Excerpts from a dataset

---*---

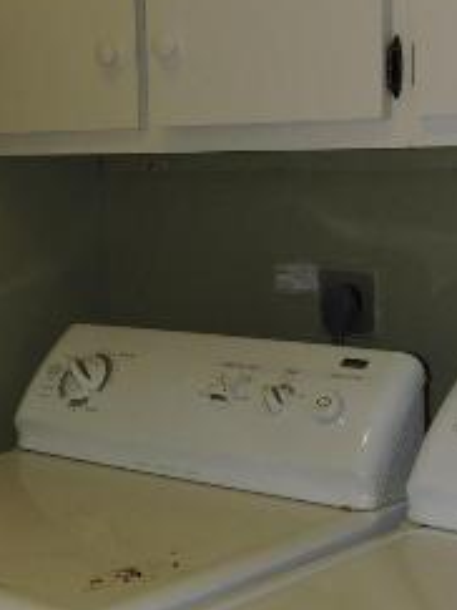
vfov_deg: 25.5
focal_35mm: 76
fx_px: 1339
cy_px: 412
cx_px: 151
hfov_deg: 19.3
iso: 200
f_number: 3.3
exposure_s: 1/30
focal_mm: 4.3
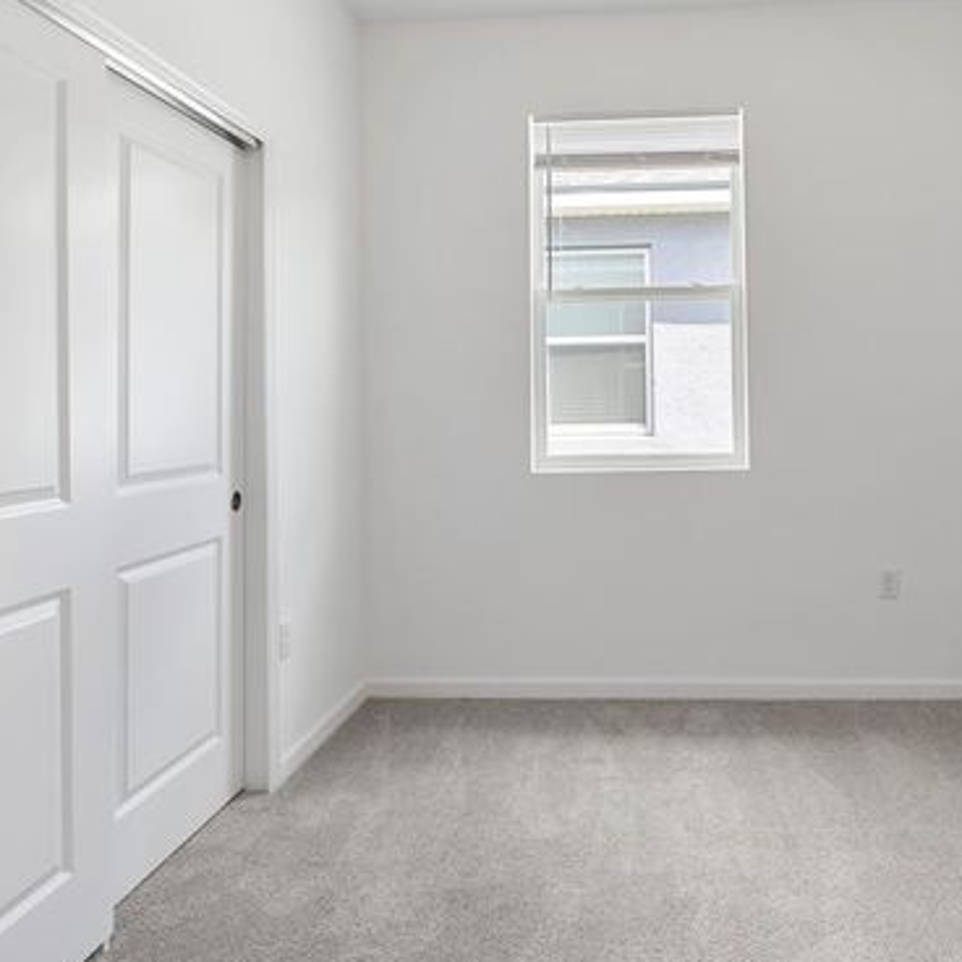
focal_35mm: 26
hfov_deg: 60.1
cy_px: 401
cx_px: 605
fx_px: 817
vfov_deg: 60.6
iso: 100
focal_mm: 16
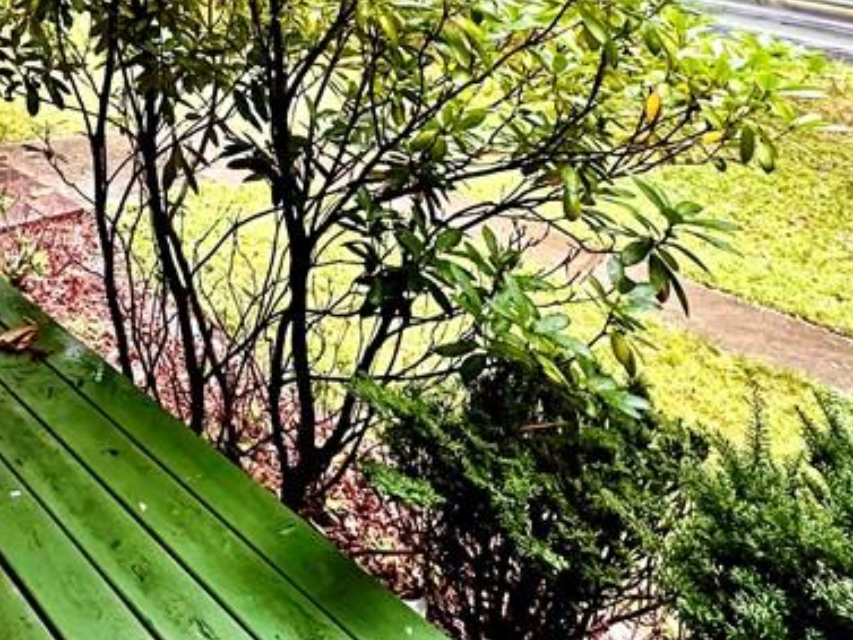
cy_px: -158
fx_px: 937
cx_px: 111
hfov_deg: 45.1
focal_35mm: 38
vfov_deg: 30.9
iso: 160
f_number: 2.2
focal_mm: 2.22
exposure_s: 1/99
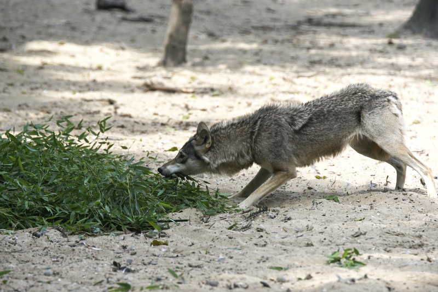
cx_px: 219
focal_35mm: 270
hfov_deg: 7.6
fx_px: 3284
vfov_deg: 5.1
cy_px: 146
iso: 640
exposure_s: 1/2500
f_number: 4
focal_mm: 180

---*---

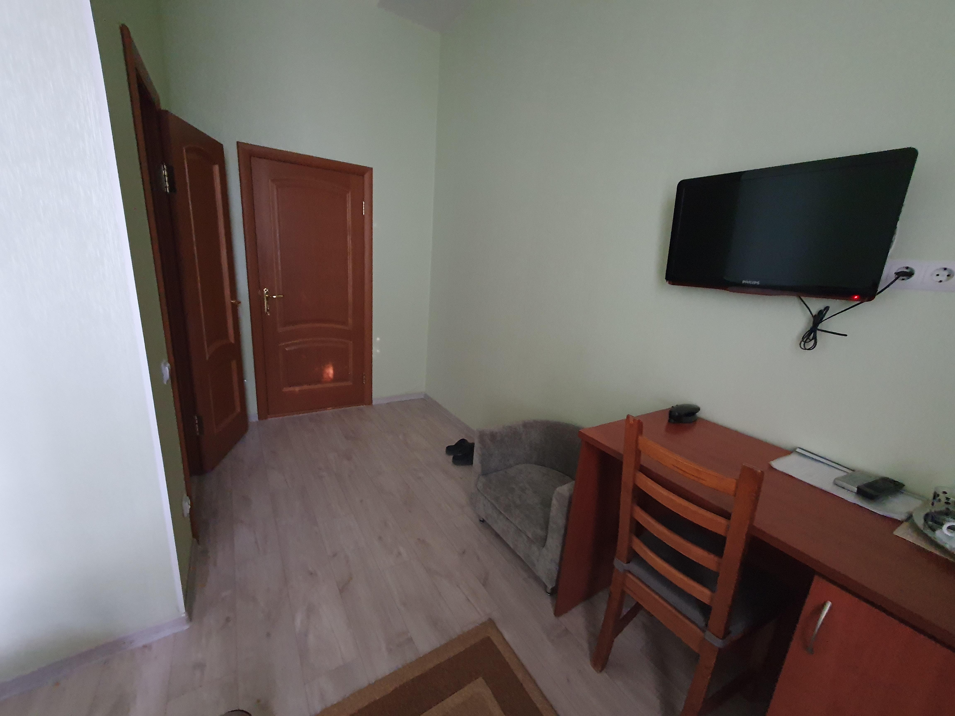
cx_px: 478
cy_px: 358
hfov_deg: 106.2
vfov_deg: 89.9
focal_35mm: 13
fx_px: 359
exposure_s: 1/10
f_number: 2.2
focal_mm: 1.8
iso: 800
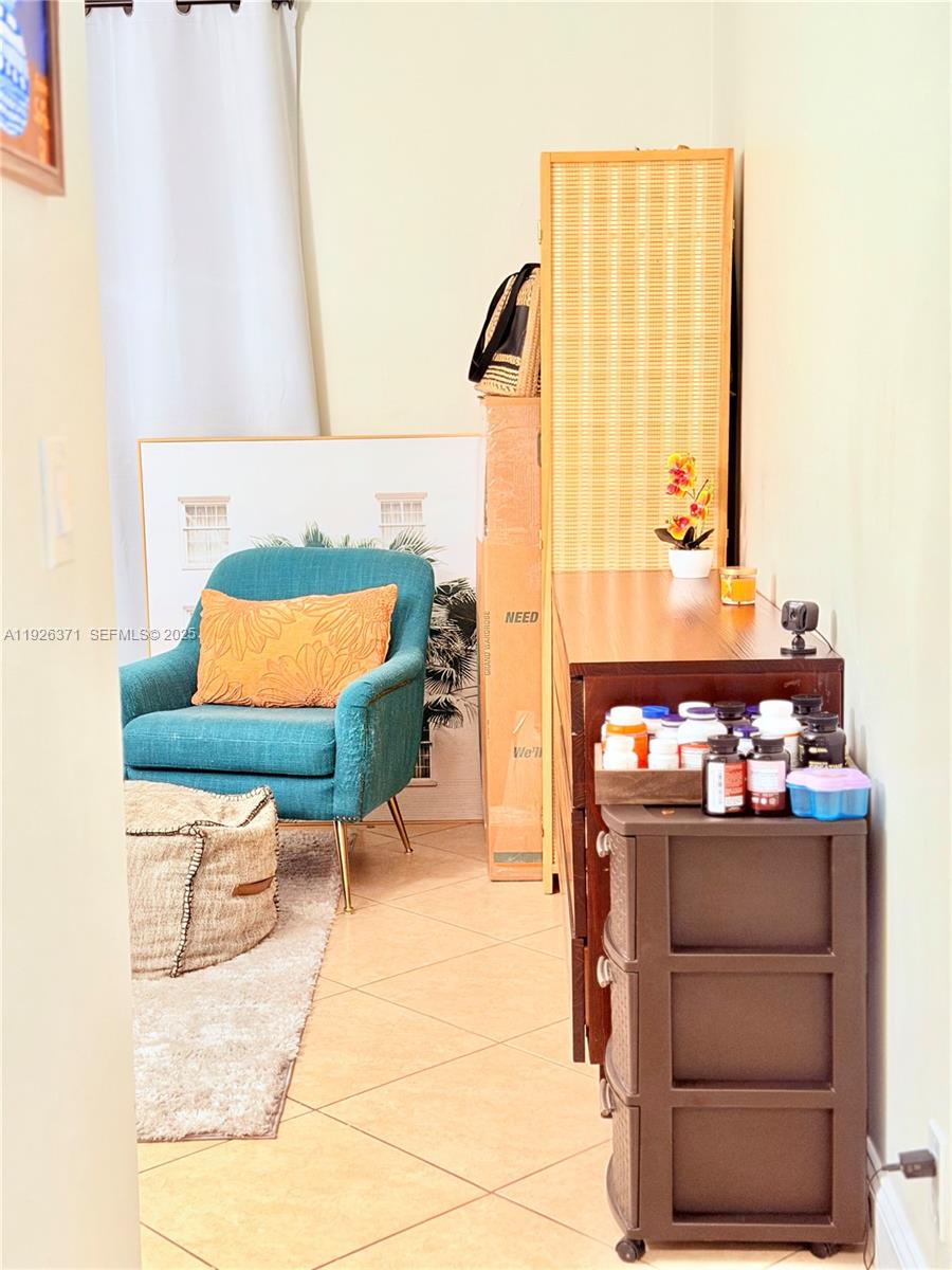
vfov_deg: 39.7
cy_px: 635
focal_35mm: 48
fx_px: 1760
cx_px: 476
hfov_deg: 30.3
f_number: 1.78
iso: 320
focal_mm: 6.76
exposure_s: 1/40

---*---

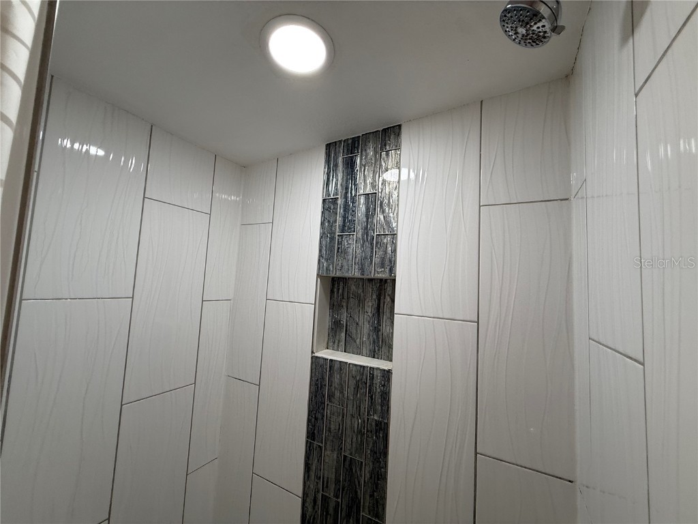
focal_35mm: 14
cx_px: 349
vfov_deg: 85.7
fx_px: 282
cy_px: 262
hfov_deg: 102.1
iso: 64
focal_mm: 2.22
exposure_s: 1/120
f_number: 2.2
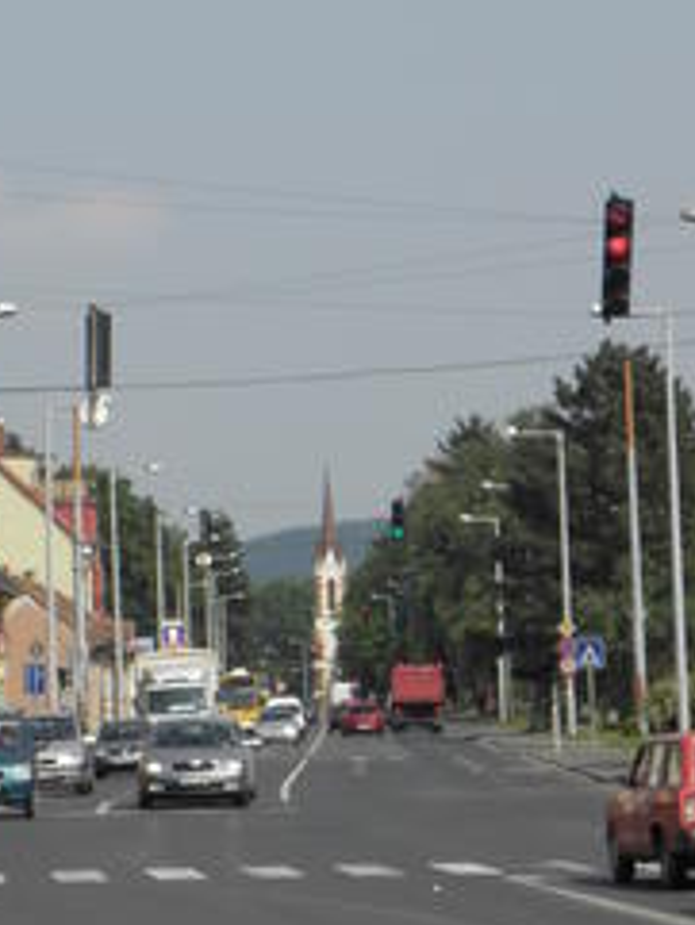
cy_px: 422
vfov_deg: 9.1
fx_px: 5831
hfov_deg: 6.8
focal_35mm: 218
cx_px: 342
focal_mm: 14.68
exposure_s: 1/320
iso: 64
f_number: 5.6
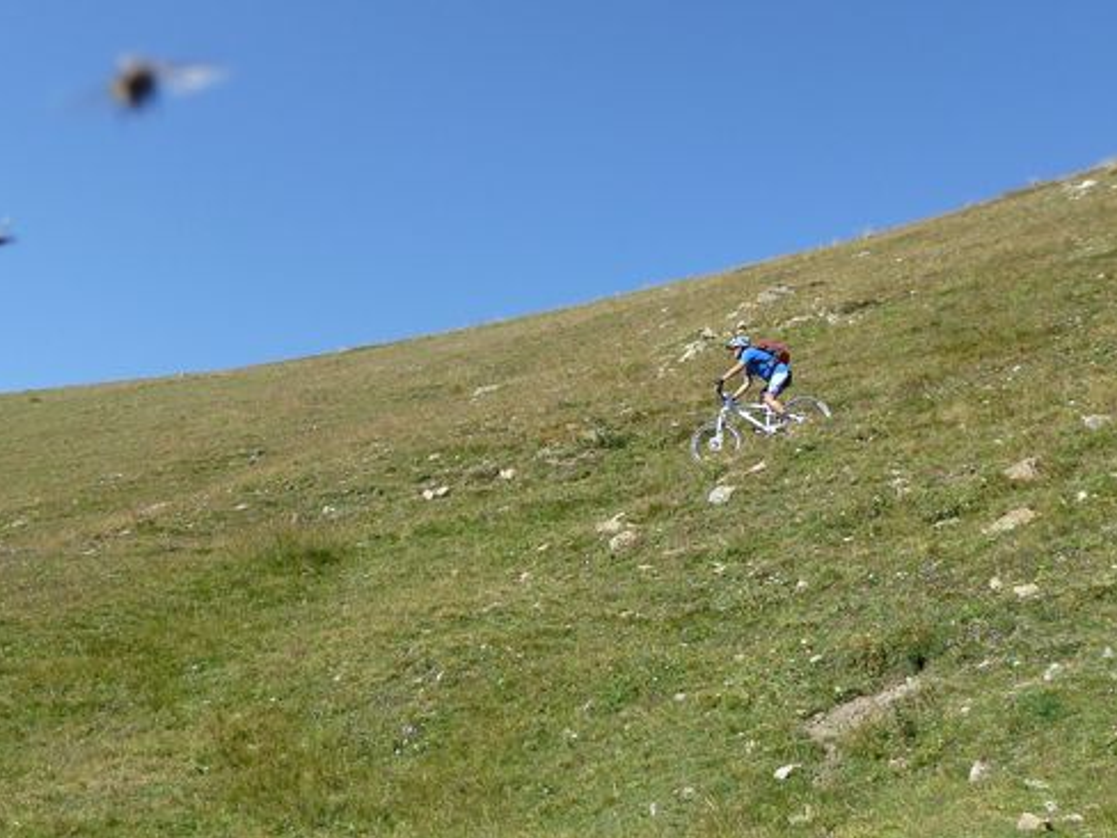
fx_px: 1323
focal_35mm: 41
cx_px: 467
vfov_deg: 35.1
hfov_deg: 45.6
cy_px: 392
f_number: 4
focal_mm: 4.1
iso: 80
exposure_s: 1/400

---*---

DESCRIPTION OF THE TASK -
Quote the lines above exactly, starting with the one that has "vfov_deg: 25.5" and ending with the one that has "focal_mm: 180"; drop the pictures and include nothing else.

TASK OUTPUT -
vfov_deg: 25.5
focal_35mm: 76
fx_px: 1339
cy_px: 412
cx_px: 151
hfov_deg: 19.3
iso: 200
f_number: 3.3
exposure_s: 1/30
focal_mm: 4.3
focal_35mm: 26
hfov_deg: 60.1
cy_px: 401
cx_px: 605
fx_px: 817
vfov_deg: 60.6
iso: 100
focal_mm: 16
cy_px: -158
fx_px: 937
cx_px: 111
hfov_deg: 45.1
focal_35mm: 38
vfov_deg: 30.9
iso: 160
f_number: 2.2
focal_mm: 2.22
exposure_s: 1/99
cx_px: 219
focal_35mm: 270
hfov_deg: 7.6
fx_px: 3284
vfov_deg: 5.1
cy_px: 146
iso: 640
exposure_s: 1/2500
f_number: 4
focal_mm: 180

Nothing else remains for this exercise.